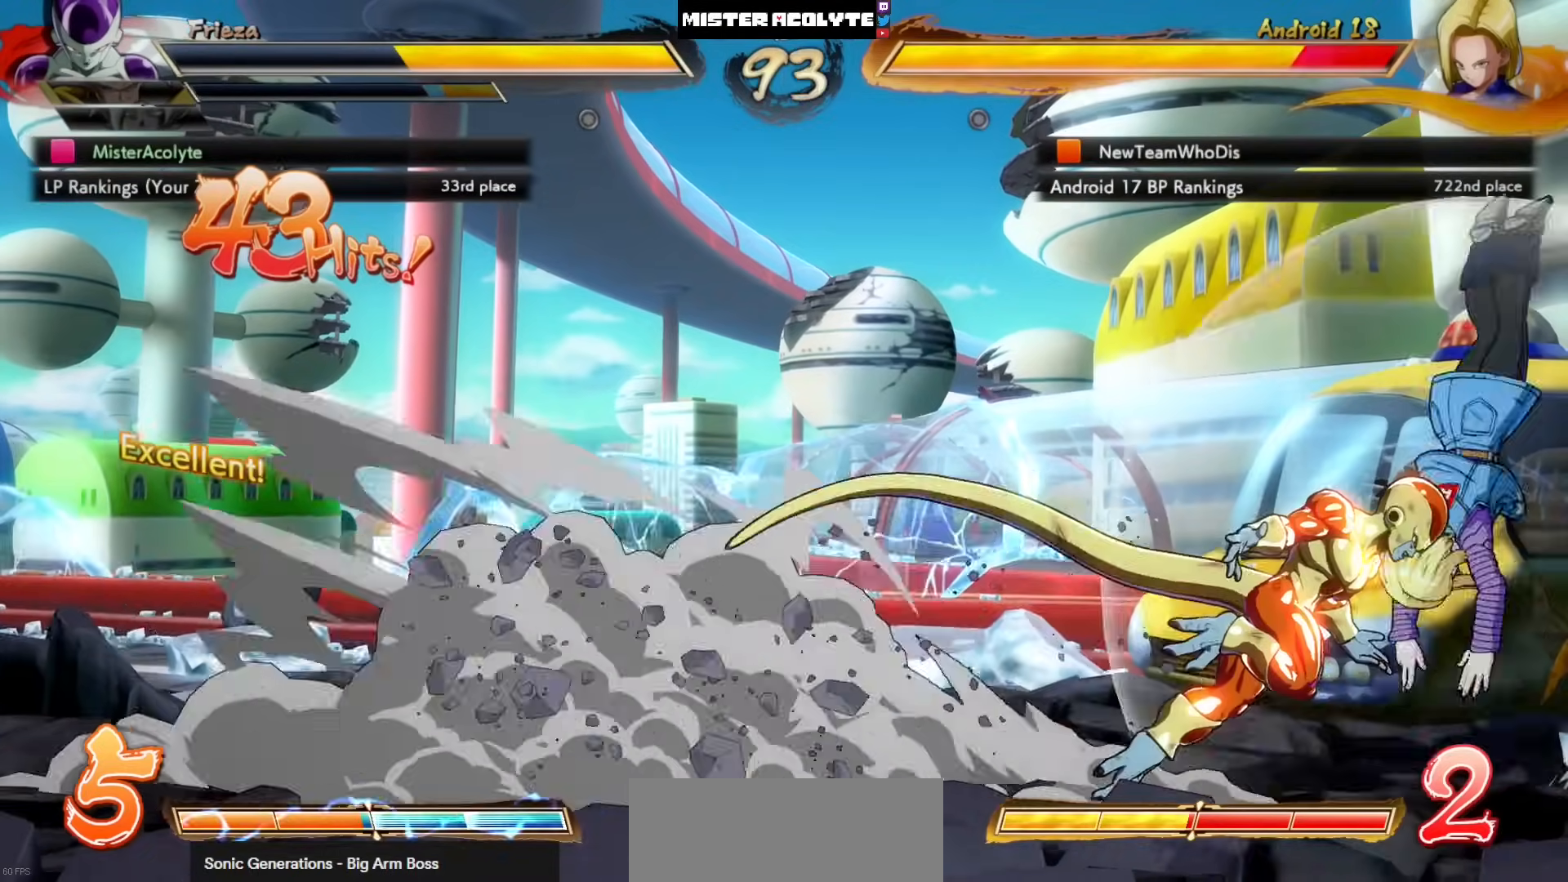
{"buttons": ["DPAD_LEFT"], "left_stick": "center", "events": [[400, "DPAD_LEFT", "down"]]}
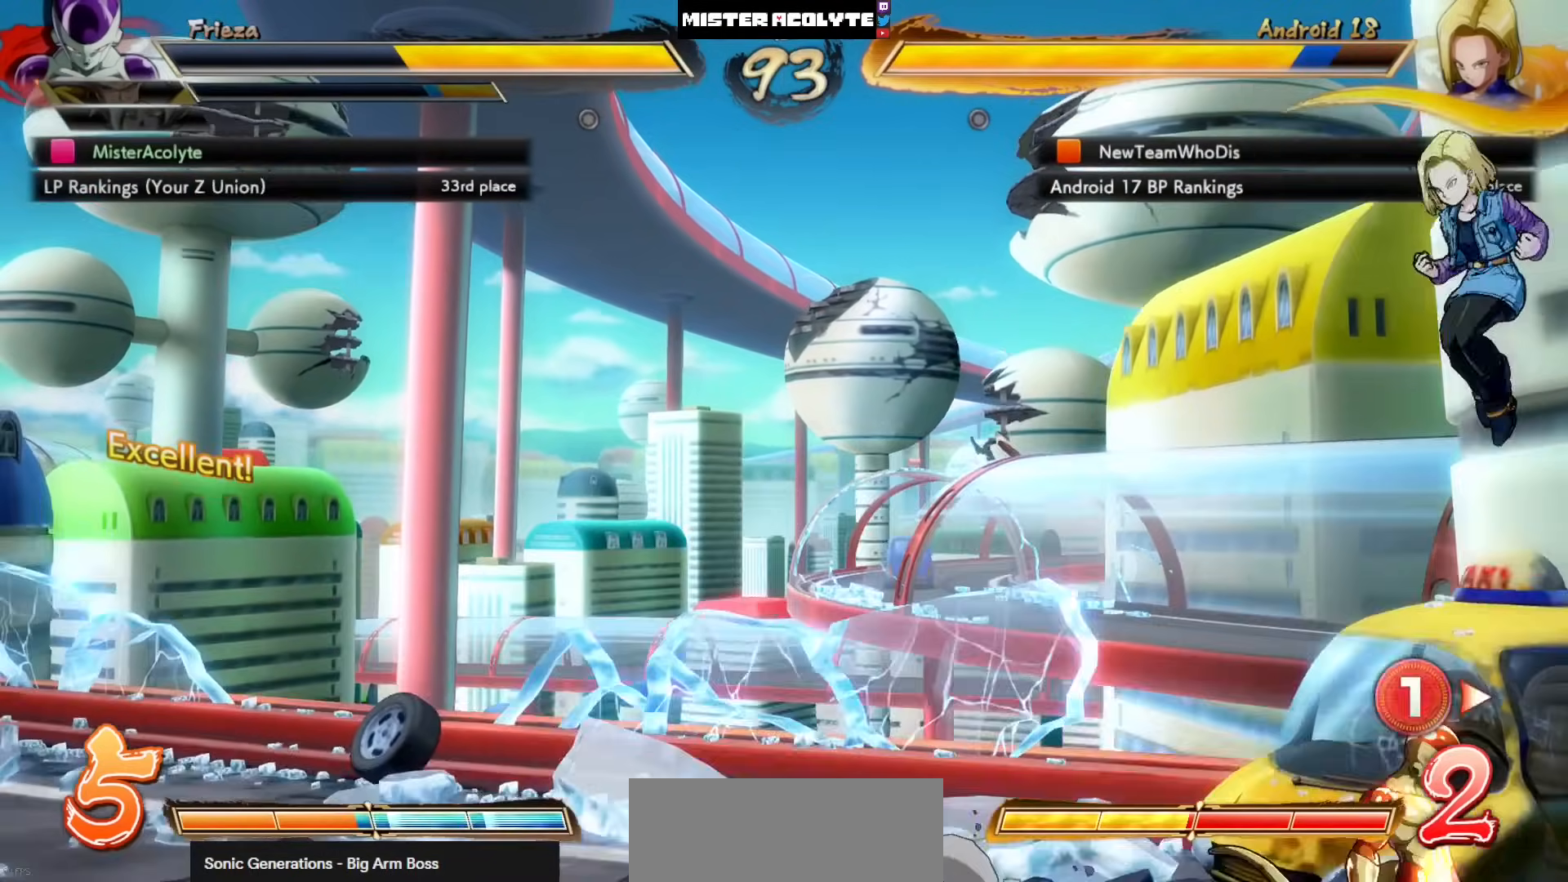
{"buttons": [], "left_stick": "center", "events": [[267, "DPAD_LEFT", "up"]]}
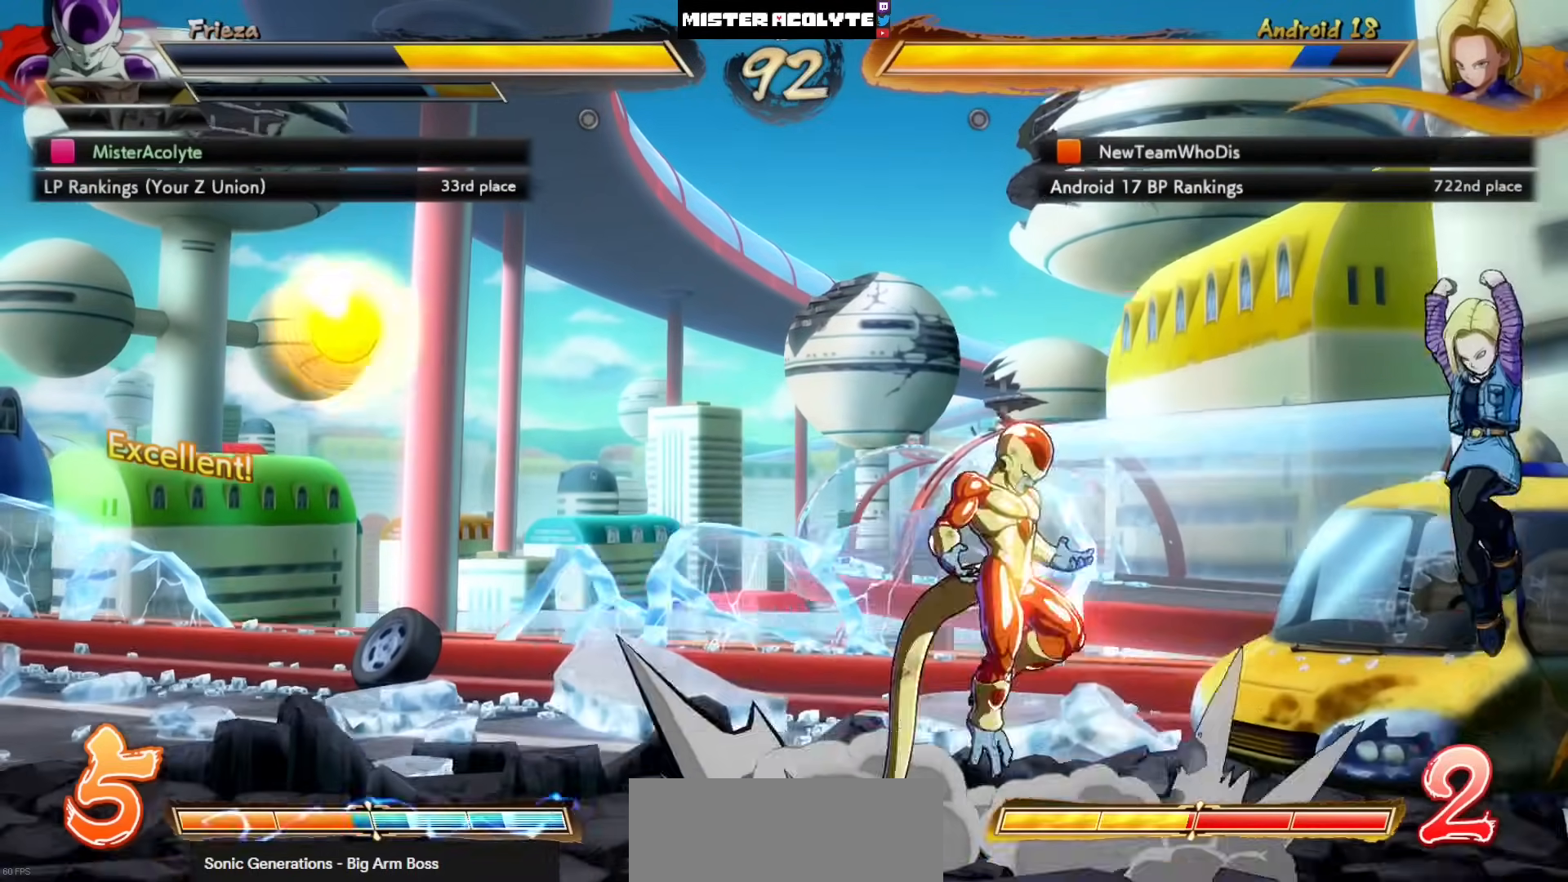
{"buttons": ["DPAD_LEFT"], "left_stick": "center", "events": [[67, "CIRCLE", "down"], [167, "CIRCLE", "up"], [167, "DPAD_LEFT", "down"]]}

> [To do] Now write out the data word for word, skipping every picture in it.

> [Output]
{"buttons": ["DPAD_LEFT"], "left_stick": "center", "events": [[400, "DPAD_LEFT", "down"]]}
{"buttons": [], "left_stick": "center", "events": [[267, "DPAD_LEFT", "up"]]}
{"buttons": ["DPAD_LEFT"], "left_stick": "center", "events": [[67, "CIRCLE", "down"], [167, "CIRCLE", "up"], [167, "DPAD_LEFT", "down"]]}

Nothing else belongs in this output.